How Holness's popularity soared since his entry into representational politics 14 years ago remains a talking point in some social circles.
Women often compliment him on his good looks and his ability to communicate effectively with everyone -- attributes that gained him respect and love in most places that he went.
Holness, who was born on July 22, 1972, got his break after he was declared winner of the St Andrew West Central seat over the People's National Party's Dr Warren Blake after the 1997 general election.
The move followed a decision by the Court after investigations of voting irregularities and he got the nod over Dr Blake the following year, ending a litany of confusion over the seat that initially went to the PNP condidate.
Since that historic moment, Holness has kept the PNP out of the winner's enclosure in a seat that the party had once dominated.
His even more telling achievement though, came at the end of the 2007 general election when then Prime Minister Bruce Golding appointed him education minister, a portfolio that he held up to last Thursday's election.
His work in education was consistently reviewed by critics and staunch supporters alike, with his detractors citing as a deficiency, his inability to end the deadlock that led to the non-appointment of over 60 public school principals and a further 700 vice-principals and senior officials of schools islandwide.
The Jamaica Teachers' Association (JTA) insisted that Holness's advisor, Alphansus Davis, could not also chair the Teachers' Services Commission (TSC).
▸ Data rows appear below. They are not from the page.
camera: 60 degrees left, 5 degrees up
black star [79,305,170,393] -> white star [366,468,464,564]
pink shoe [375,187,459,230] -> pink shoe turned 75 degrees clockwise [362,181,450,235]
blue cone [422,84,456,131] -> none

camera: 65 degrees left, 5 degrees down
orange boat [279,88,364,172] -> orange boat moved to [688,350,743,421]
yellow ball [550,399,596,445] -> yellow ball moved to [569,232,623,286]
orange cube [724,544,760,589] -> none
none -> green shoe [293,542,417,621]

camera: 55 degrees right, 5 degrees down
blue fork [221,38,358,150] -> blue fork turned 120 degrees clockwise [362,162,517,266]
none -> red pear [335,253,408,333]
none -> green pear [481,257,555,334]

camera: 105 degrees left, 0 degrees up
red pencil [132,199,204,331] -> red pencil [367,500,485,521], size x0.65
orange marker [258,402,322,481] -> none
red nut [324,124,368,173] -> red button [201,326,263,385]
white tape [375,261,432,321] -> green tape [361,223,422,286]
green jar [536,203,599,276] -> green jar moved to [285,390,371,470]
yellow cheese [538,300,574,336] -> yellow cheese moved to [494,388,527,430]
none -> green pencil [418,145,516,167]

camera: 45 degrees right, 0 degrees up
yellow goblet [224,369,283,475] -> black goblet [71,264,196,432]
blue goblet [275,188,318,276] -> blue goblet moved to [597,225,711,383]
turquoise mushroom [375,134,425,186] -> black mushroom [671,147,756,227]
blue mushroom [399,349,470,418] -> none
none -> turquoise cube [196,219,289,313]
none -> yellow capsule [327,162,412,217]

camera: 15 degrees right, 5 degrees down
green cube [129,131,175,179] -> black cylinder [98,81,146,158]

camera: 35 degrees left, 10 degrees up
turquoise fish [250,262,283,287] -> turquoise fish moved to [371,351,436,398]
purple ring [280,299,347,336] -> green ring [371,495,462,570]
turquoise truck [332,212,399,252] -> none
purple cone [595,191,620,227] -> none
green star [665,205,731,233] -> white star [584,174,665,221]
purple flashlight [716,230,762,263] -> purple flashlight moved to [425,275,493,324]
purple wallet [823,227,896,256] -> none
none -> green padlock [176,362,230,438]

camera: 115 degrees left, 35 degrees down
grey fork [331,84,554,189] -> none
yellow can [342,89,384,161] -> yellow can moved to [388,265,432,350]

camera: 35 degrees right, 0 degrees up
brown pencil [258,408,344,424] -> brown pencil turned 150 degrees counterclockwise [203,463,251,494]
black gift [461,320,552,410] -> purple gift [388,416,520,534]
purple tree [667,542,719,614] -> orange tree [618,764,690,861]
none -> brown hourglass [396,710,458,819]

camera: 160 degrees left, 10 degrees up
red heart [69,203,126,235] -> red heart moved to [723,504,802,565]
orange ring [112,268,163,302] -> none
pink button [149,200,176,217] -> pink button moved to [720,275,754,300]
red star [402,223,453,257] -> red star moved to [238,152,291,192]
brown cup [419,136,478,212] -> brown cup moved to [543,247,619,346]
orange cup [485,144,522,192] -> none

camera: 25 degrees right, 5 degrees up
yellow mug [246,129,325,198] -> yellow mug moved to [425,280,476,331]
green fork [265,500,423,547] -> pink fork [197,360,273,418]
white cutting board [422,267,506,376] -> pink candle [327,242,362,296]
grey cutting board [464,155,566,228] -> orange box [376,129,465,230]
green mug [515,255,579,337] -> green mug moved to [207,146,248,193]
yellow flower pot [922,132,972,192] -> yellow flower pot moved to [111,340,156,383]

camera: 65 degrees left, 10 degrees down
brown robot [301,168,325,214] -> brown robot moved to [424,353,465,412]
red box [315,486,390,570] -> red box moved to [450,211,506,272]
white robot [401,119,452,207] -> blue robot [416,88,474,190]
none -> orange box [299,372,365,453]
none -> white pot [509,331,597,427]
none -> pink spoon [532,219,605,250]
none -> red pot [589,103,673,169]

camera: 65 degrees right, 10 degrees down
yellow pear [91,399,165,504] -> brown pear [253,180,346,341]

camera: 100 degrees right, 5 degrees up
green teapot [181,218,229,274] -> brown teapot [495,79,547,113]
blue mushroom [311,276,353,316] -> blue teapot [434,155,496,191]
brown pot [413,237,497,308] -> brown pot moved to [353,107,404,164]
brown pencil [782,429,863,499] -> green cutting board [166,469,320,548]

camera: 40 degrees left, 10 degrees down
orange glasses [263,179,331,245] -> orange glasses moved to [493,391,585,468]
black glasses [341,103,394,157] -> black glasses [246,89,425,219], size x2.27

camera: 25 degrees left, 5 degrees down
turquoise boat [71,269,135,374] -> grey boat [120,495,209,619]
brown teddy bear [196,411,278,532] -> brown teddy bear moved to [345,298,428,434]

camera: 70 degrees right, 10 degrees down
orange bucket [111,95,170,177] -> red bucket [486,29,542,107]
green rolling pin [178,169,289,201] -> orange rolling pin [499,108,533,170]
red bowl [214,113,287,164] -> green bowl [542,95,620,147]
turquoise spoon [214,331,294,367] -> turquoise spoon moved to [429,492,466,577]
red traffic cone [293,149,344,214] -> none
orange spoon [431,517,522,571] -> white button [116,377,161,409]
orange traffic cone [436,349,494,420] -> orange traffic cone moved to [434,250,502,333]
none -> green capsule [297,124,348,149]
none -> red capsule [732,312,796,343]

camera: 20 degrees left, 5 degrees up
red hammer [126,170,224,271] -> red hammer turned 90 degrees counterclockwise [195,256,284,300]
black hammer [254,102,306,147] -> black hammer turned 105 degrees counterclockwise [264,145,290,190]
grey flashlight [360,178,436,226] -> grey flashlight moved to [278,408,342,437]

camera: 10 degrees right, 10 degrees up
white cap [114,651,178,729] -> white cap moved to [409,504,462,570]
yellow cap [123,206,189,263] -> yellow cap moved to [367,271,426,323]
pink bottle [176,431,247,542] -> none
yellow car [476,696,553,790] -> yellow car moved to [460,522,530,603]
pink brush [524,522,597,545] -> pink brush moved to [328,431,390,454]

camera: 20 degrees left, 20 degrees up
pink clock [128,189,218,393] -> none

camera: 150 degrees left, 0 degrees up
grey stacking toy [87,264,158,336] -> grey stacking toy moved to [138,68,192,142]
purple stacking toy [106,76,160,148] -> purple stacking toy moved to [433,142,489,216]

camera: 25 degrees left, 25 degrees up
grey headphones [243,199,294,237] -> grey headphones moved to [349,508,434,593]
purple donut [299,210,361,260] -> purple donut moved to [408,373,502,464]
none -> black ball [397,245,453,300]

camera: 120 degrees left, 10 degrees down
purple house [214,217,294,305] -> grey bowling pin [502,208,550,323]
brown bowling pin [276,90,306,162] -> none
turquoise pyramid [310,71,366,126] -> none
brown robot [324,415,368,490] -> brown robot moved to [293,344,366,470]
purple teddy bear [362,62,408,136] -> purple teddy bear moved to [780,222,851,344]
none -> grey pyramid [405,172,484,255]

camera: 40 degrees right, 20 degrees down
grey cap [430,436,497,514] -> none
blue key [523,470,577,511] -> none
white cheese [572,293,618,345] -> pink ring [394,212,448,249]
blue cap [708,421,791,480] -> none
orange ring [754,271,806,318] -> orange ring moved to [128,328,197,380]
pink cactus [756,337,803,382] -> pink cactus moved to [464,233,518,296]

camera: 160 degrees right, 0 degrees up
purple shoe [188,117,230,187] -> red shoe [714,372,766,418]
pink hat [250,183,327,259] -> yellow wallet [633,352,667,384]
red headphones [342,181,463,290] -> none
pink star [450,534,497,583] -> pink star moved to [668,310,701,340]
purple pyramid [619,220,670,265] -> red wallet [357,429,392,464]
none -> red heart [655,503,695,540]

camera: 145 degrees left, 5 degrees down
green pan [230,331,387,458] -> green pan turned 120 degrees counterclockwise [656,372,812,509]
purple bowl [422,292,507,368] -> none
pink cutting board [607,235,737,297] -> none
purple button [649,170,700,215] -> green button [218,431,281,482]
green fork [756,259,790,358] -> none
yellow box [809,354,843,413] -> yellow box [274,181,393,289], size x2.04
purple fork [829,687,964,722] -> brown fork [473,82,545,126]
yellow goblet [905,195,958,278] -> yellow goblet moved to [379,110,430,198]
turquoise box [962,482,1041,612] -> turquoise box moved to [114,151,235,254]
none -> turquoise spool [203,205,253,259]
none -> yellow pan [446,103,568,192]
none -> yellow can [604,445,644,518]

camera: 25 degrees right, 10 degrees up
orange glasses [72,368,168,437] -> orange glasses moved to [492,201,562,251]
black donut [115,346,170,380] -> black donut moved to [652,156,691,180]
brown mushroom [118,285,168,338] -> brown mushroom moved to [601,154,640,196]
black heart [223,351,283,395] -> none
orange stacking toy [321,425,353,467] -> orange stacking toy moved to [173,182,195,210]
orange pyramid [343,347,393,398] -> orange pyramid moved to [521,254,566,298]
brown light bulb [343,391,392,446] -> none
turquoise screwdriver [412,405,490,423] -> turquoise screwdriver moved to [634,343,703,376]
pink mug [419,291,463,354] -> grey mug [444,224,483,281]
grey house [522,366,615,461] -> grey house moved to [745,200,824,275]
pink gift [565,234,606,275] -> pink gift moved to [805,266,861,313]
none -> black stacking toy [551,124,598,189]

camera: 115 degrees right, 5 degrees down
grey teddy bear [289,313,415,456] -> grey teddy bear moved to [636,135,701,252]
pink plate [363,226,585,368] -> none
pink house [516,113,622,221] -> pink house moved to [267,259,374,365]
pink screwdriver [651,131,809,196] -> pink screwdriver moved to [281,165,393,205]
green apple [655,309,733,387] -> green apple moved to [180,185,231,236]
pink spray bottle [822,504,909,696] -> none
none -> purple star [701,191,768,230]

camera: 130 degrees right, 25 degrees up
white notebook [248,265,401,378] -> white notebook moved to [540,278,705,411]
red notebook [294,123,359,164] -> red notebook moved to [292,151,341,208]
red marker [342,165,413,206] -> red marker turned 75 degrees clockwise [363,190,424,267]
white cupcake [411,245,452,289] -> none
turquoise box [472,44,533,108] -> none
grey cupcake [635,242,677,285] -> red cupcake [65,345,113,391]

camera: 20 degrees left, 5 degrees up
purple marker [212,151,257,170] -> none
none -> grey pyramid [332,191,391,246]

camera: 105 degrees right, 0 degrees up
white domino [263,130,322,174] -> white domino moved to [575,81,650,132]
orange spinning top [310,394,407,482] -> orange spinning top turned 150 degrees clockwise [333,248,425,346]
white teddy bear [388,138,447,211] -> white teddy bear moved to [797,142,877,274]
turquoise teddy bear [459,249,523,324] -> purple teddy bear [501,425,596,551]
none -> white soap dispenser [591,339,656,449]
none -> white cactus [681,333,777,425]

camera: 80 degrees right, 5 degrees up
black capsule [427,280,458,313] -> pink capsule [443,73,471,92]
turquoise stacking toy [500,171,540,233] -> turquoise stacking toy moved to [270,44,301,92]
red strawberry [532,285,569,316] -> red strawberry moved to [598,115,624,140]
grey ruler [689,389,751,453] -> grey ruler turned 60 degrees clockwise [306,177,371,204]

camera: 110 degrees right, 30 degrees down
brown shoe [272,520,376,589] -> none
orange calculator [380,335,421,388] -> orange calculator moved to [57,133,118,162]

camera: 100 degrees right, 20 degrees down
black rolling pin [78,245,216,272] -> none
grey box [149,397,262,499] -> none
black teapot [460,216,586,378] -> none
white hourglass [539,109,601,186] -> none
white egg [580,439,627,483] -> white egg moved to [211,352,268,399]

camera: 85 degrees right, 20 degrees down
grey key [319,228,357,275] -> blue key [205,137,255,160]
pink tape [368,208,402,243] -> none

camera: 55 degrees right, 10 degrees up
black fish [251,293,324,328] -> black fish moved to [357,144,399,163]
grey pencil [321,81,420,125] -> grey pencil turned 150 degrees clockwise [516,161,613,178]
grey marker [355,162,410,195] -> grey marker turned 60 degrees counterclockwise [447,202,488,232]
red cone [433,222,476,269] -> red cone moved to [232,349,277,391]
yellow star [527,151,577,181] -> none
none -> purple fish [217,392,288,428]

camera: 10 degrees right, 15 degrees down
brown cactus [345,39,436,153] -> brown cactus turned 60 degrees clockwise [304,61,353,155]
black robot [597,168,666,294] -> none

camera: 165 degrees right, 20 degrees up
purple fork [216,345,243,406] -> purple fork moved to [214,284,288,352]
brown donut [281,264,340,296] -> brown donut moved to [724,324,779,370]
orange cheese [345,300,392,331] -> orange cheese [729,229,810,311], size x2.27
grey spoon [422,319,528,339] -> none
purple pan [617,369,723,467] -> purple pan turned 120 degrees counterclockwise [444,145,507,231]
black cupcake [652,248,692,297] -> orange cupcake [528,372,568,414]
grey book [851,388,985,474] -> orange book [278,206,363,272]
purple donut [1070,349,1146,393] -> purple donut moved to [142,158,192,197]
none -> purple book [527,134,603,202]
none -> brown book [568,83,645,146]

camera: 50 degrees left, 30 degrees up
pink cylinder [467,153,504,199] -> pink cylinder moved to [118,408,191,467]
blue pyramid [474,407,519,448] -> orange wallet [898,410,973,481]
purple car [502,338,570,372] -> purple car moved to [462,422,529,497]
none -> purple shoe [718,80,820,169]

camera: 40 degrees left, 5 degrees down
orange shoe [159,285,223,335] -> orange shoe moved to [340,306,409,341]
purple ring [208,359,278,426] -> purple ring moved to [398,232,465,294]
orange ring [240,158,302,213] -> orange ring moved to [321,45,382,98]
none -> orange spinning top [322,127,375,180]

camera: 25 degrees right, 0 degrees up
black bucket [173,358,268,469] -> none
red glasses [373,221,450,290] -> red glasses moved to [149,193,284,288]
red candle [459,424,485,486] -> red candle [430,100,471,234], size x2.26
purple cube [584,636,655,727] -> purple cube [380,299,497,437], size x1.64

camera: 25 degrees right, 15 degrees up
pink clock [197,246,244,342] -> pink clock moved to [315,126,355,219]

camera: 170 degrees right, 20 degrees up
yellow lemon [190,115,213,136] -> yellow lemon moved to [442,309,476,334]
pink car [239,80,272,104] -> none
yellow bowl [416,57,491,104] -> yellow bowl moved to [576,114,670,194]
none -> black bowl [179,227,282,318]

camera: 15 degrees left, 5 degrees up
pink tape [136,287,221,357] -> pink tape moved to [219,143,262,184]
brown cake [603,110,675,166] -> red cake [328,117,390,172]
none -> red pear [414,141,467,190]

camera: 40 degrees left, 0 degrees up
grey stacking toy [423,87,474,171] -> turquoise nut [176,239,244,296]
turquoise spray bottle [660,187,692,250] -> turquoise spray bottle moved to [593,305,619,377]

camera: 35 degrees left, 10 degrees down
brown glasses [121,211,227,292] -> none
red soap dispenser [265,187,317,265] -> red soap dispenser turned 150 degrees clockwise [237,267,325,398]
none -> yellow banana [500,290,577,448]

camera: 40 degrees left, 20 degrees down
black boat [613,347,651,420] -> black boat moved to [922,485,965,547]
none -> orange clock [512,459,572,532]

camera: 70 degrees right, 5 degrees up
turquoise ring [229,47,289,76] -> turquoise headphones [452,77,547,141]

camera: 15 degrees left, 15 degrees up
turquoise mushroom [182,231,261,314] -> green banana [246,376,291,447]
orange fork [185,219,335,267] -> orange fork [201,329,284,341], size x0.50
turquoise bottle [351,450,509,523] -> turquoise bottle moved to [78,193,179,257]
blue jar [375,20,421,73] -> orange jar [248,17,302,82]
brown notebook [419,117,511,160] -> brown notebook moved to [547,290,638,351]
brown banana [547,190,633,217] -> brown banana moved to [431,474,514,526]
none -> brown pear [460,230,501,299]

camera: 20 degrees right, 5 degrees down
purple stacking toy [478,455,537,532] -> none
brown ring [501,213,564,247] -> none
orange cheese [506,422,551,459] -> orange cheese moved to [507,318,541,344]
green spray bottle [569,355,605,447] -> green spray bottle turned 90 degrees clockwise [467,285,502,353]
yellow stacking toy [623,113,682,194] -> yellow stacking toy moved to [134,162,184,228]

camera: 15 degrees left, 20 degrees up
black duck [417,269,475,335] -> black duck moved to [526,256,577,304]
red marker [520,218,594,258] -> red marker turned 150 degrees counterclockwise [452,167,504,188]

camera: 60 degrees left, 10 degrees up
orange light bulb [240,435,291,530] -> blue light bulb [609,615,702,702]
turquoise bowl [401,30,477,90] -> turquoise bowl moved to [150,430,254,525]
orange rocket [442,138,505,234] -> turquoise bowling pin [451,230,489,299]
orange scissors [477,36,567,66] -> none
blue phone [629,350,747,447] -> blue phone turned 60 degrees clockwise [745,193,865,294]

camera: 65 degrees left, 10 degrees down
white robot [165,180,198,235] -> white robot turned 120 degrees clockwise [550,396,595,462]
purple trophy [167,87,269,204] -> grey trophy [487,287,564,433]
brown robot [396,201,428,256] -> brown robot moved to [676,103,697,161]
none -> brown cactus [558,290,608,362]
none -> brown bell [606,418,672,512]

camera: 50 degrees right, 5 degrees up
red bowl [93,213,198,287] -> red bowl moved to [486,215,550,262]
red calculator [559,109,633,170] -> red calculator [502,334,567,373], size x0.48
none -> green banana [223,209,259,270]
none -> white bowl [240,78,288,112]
For five months, neither party chose to budge until Golding summoned them to a meeting and the matter was resolved, with Davis quitting as Holness's advisor, but staying on as TSC chairman.
That matter raised questions about Holness's capacity to serve as prime minister when, according to his critics, he could not amicably iron out a dispute that affected the sector he oversaw.
Golding's exit from Jamaica House over, among other things, matters connected to the extradition of former fugitive Christopher 'Dudus' Coke to the United States, and the maturity of other JLP leaders in embracing Holness for party leader, enabled the former St Catherine High School head boy to catapult into the top political job of the land.
The JLP's rise in public popularity, all because of the emergence of Holness at the top, proved crucial in the young politician deciding to call an early election.
Soon, opinion polls that had the PNP comfortably ahead, were giving Holness and his party the mental strength that convinced them that they would secure another five-year term in Government.
However, the sheen began to rub off Holness's ball, especially with his public utterances and his providing information that proved, statistically, to be incorrect. Public chastisement of the Jamaican mainstream media did not help either.
Tagged with the label 'Baby Bruce' by the PNP, which presented him as 'Golding's offspring', Holness was faced with a race against time to win the confidence of the majority of voters and with that, the authority to lead Jamaica's mission of reducing the national debt, addressing unemployment, finding favour with the International Monetary Fund, lowering crime, and growing the economy.
As the JLP information spokesman Arthur Williams said on the night of the election, the result may have been even more devastating had Holness not been the leader of the JLP.
His job of party leader looks safe for now, political analysts have said, but they have also suggested that the next five years will prove uneasy for the man who wears that crown.